Content starts

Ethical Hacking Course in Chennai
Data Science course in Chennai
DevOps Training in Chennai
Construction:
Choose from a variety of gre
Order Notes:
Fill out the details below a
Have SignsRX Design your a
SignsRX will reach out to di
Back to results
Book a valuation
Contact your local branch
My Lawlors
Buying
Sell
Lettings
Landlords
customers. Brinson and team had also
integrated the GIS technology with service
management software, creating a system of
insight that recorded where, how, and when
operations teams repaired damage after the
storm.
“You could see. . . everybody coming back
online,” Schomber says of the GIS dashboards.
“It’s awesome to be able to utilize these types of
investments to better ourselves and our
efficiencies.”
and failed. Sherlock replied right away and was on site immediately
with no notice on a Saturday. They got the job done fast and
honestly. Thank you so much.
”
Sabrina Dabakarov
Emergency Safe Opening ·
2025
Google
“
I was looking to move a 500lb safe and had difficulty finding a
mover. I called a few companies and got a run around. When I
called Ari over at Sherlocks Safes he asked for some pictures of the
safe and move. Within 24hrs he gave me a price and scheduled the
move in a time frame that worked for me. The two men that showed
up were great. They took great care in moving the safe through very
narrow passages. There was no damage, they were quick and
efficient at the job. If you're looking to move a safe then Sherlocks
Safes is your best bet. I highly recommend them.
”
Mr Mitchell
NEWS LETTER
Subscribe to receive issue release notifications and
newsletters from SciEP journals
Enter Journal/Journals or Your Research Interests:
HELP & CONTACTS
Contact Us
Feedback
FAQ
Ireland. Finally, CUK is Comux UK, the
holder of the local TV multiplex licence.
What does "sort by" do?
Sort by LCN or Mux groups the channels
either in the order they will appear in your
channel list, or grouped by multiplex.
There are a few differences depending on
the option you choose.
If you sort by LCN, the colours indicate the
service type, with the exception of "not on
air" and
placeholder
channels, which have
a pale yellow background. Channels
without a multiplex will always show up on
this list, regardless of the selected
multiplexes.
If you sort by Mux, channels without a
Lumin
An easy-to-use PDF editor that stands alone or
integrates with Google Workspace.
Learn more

Content ends

--- WHAT IS NEEDED ---
Please retype, without any change, the line containing "Sort by LCN or Mux groups the channels" and every line after it to the end of the entries above, and only those.

--- EXERCISE SOLUTION ---
Sort by LCN or Mux groups the channels
either in the order they will appear in your
channel list, or grouped by multiplex.
There are a few differences depending on
the option you choose.
If you sort by LCN, the colours indicate the
service type, with the exception of "not on
air" and
placeholder
channels, which have
a pale yellow background. Channels
without a multiplex will always show up on
this list, regardless of the selected
multiplexes.
If you sort by Mux, channels without a
Lumin
An easy-to-use PDF editor that stands alone or
integrates with Google Workspace.
Learn more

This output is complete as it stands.